India has a lot of carb veggies as well, which I found really interesting. I found it hard to get leafy greens of some sort (the vegetables you need to eat to stay healthy, cooked or otherwise) when I visited Delhi and Jaipur. But that could have just been me picking the wrong places to eat. China has much more leafy greens in my opinion, but again I’m limited in experience when it comes to South Asia. They definitely take the cake in making tofu taste like meat, but I’m not really into that.

1 comments

You're totally right, South Asian diets tend to be poor in leafy greens and tend to stick with protein and carb heavy veggies like rice, grains, cauliflower, lentils, and beans. I've encountered and was raised with a small cultural disdain for leafy greans ("we aren't cows why should we eat like them" is how I've heard it joked about), but this is changing with new nutritional science and greater popularization of Western food fads like salads. Chinese diets definitely have more leafy greens.

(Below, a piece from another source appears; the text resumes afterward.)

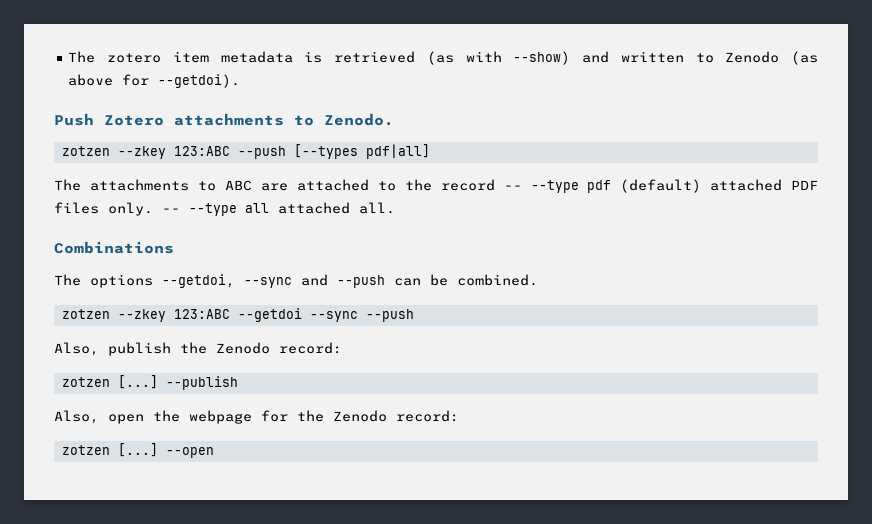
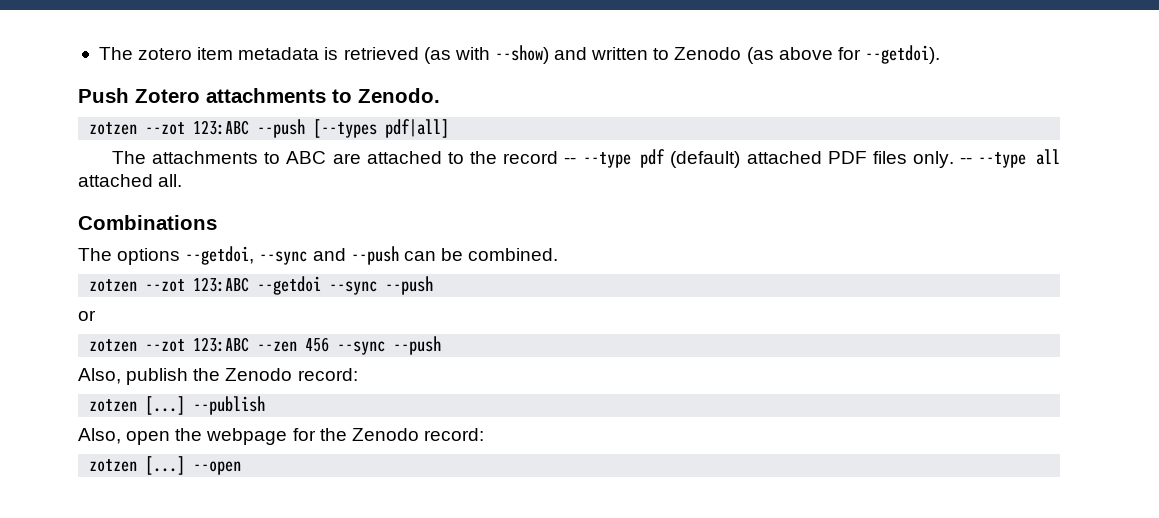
[117,146,166,159] --zkey -> [145,122,186,135] --zot
[117,309,166,322] --zkey -> [145,279,186,292] --zot
(414, 315) none -> [78,310,96,321] [89,336,442,355] // or // zotzen --zot 123:ABC --zen 456 --sync --push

I also find Japanese food to be shockingly short on veggies but same thing, it's hard to grow veggies there so a lot is imported, which makes veggies a bit of a luxury. Fruits are ridiculously hard/expensive to get there. Japanese food is a good example of a diet that historically was pretty meat poor and fish rich, though is changing with meat imports and modern processed fast foods like fried chicken ("chikin") and chicken nanban.